Война окончилась. А у Гогена было только одно желание – как можно скорей вырваться из своей плавучей тюрьмы. Пять лет, проведенных на море, убедили его, что он совершил ошибку, выбрав профессию моряка. По его собственным словам, этот опыт «отравил его жизнь». Он поддался мечте, которая обманула его. И та же мечта, та самая мечта порой в часы отдыха вкладывала в его руку карандаш и заставляла рисовать… Он не придавал этому большого значения, просто повиновался какому-то импульсу. «Словно убивал время».
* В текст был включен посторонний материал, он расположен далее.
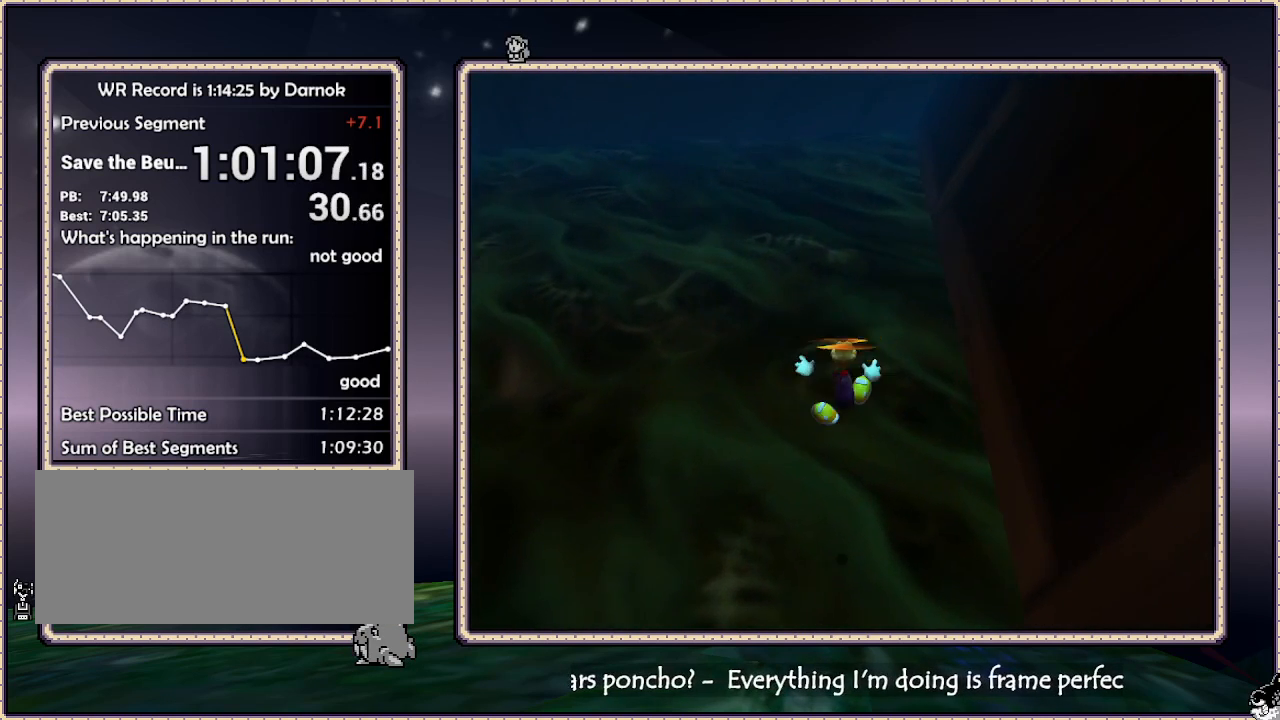
{"dt_ms": 1000, "buttons": ["DPAD_UP"]}
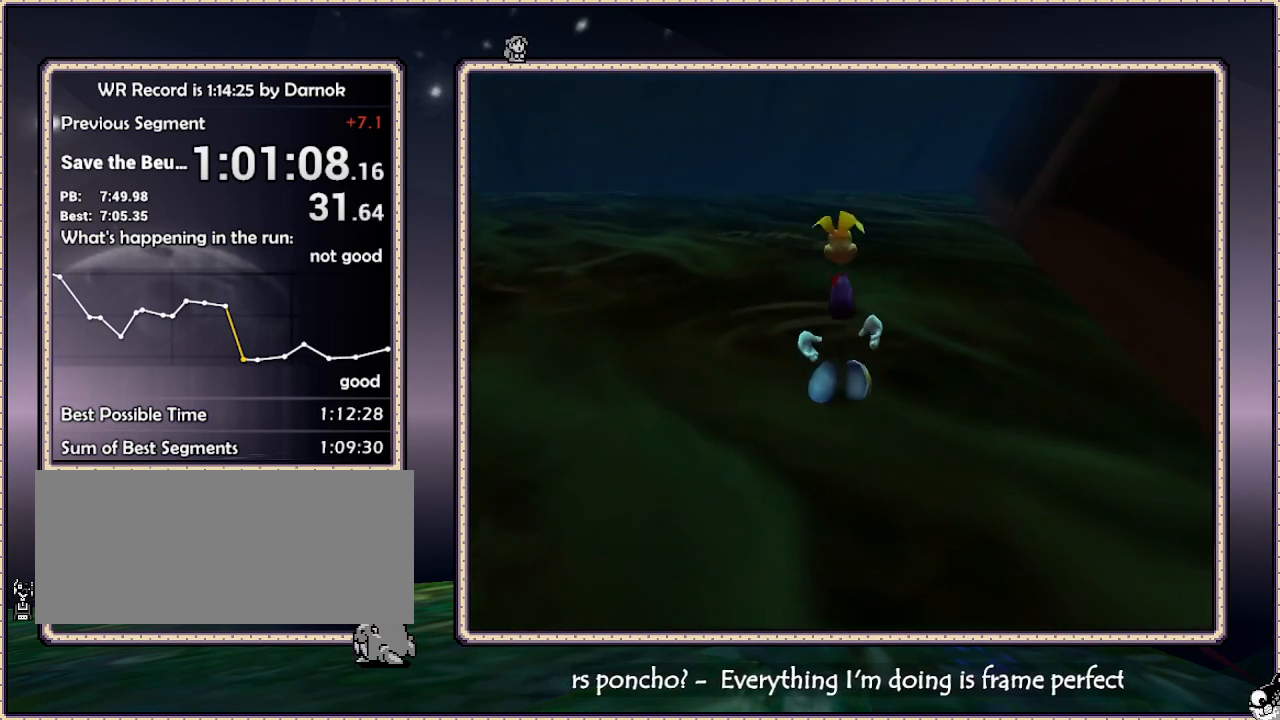
{"dt_ms": 500, "buttons": ["DPAD_UP"], "events": []}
Последнее плавание привело Гогена в Алжир, оттуда он попал в Тулон. В Тулоне 23 апреля Гоген получил десятимесячный отпуск с правом его продления и сошел на берег с корвета «Дезе».
Он собирался вернуться в семью Ароза. Но где жили теперь братья Ароза? В Париже, взбудораженном последними днями Коммуны? Или в Сен-Клу, сожженном немцами в канун перемирия – 25 января?
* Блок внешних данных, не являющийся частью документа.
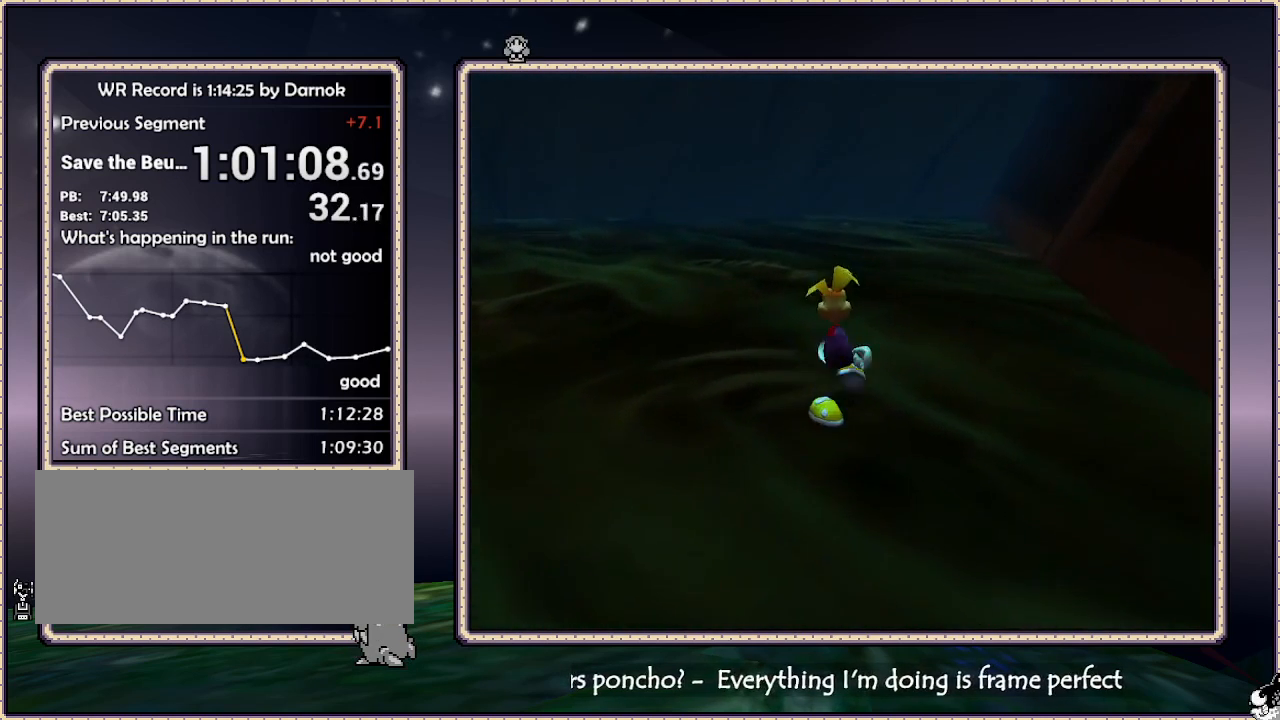
{"dt_ms": 500, "buttons": ["DPAD_UP"]}
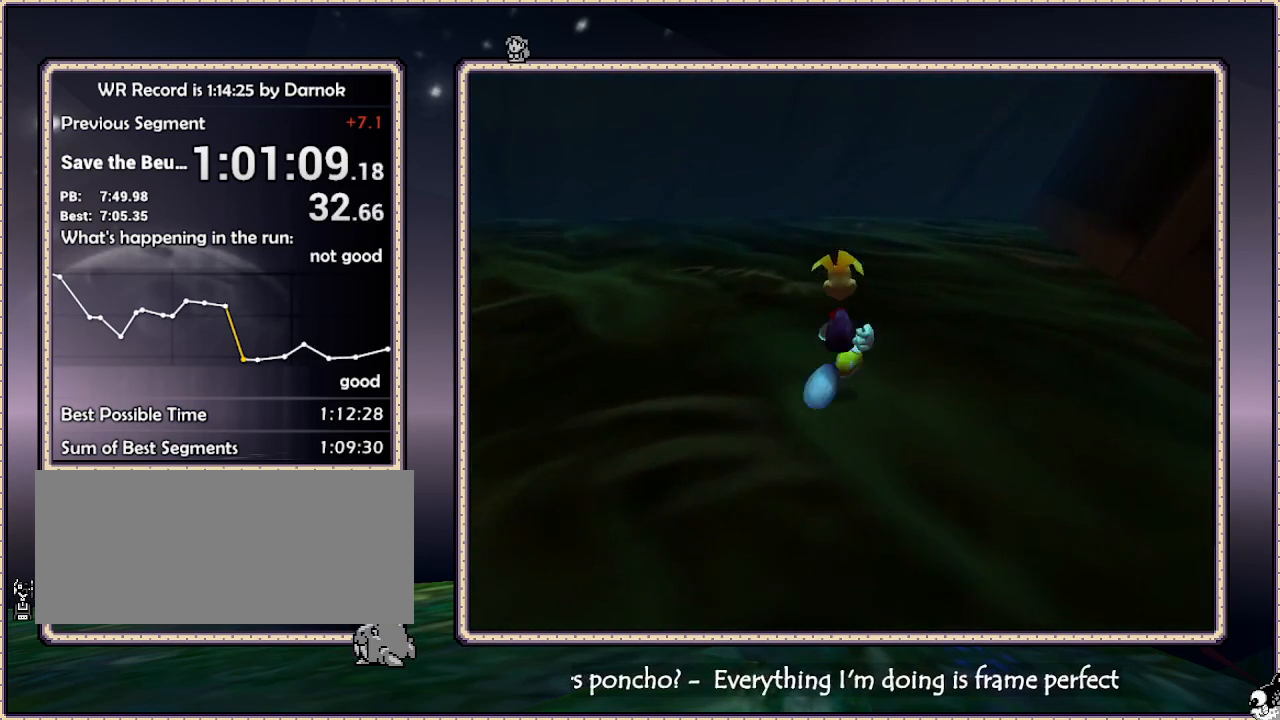
{"dt_ms": 500, "buttons": ["DPAD_UP"], "events": []}
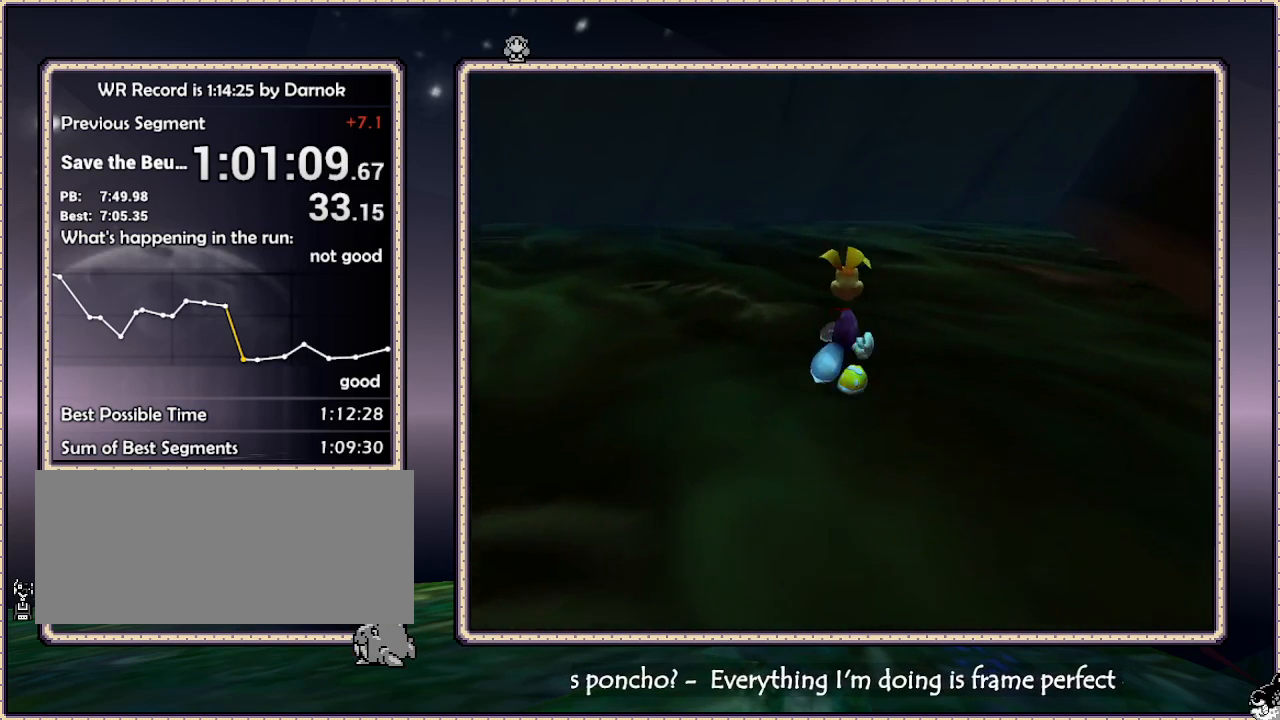
{"dt_ms": 500, "buttons": ["DPAD_UP"], "events": []}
Дом Алины тоже подвергся опустошению. Гоген не нашел там ничего – ни воспоминаний о матери, ни перуанской глиняной утвари и фигурок. Все погибло в огне. Прошлое существовало отныне только в воспоминаниях матроса, освободившегося от службы.
* * *
На парижской бирже 6 июня, через несколько дней после падения Коммуны, трехпроцентные бумаги котировались по 53,65 франка. Цена не слишком блестящая, но ни на что иное нельзя было рассчитывать сразу после войны, из которой Франция вышла истерзанной, неуверенной в своем завтрашнем дне.
Подыскивая какое-нибудь место для Гогена, Гюстав Ароза решил устроить его к биржевому маклеру Полю Бертену, контора которого находилась на улице Лафит, 1. Зять Бертена, Адольф Кальзадо, директор финансовой газеты, издававшейся в Париже на испанском языке, – «Фундос публикос», был в то же время директором этой фирмы. Гоген получил должность посредника.
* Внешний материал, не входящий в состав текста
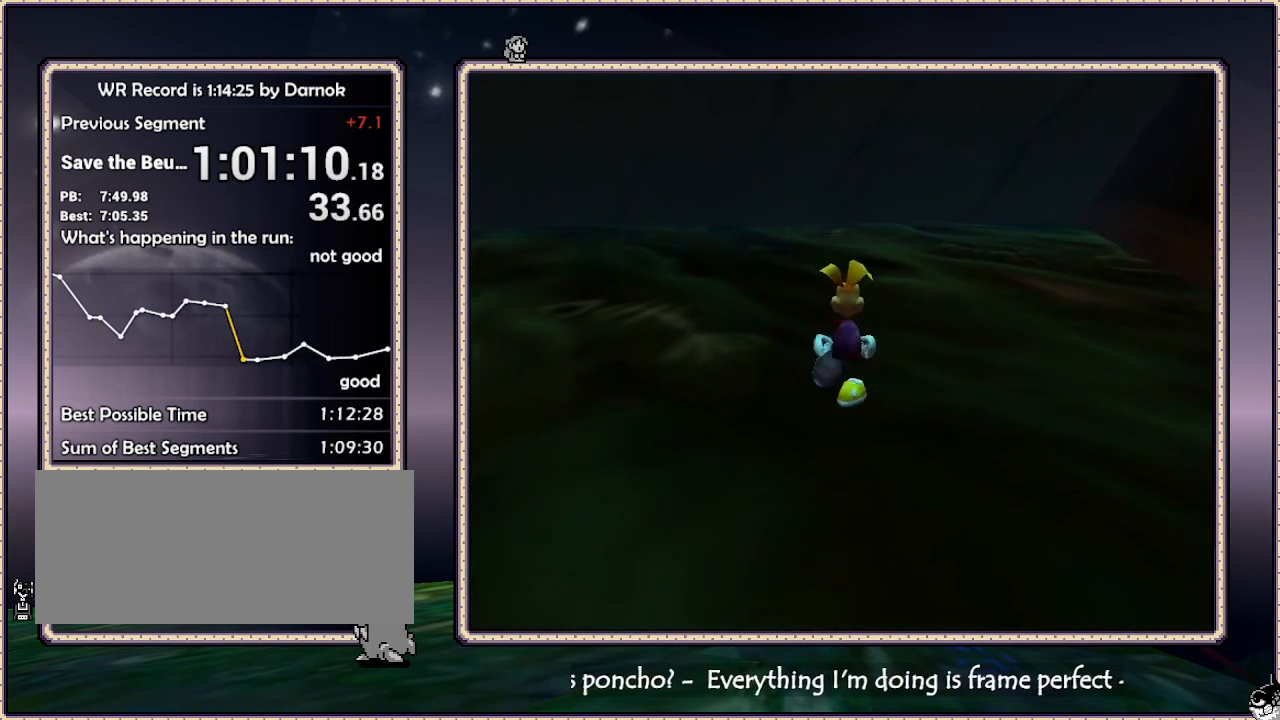
{"dt_ms": 500, "buttons": ["DPAD_UP"], "events": []}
Курсы на бирже в этот момент упали довольно низко, объем сделок сократился, но сведущие люди ожидали, что положение скоро изменится. Необходимость восстановить то, что разрушила война, пополнить запасы товаров и даже выплатить пять миллиардов франков контрибуции немцам должна была в ближайшем будущем вызвать большое финансовое оживление.
Гоген никак не был подготовлен к тому, чтобы стать биржевым посредником. Но эта профессия не требовала специальных познаний. Посредники получали распоряжения о купле и продаже от биржевых спекулянтов, собиравшихся в кафе неподалеку от биржи или на бульварах и обсуждавших там свои дела, и заносили их в записные книжки. Многие молодые люди из приличных семей, аристократы и буржуа, нашли в этой профессии удобный способ зарабатывать на жизнь или округлить свое состояние.
Гоген прекрасно справлялся с доверенным ему делом. Если бы не его медленная, тяжеловатая, чуть враскачку походка, какой обычно ходят моряки, трудно было бы узнать бывшего матроса в этом молодом, элегантно одетом человеке, в цилиндре, который старательно заполнял свою книжицу, под диктовку клиентов кафе «Тортони» или в «Английском кафе». Однако его первые шаги ознаменовались маленьким происшествием.
В ту пору служащие биржевых маклеров имели обыкновение разыгрывать новичков. Когда Гоген в первый раз вошел в огромный зал биржи, его коллеги дважды сбили с него цилиндр. Заметив, что над ним потешаются, Гоген бросился к группе зубоскалов, схватил одного из них за горло – кисти у Гогена были узкие, но пальцы длинные – и стал душить. У него с большим трудом вырвали его «жертву».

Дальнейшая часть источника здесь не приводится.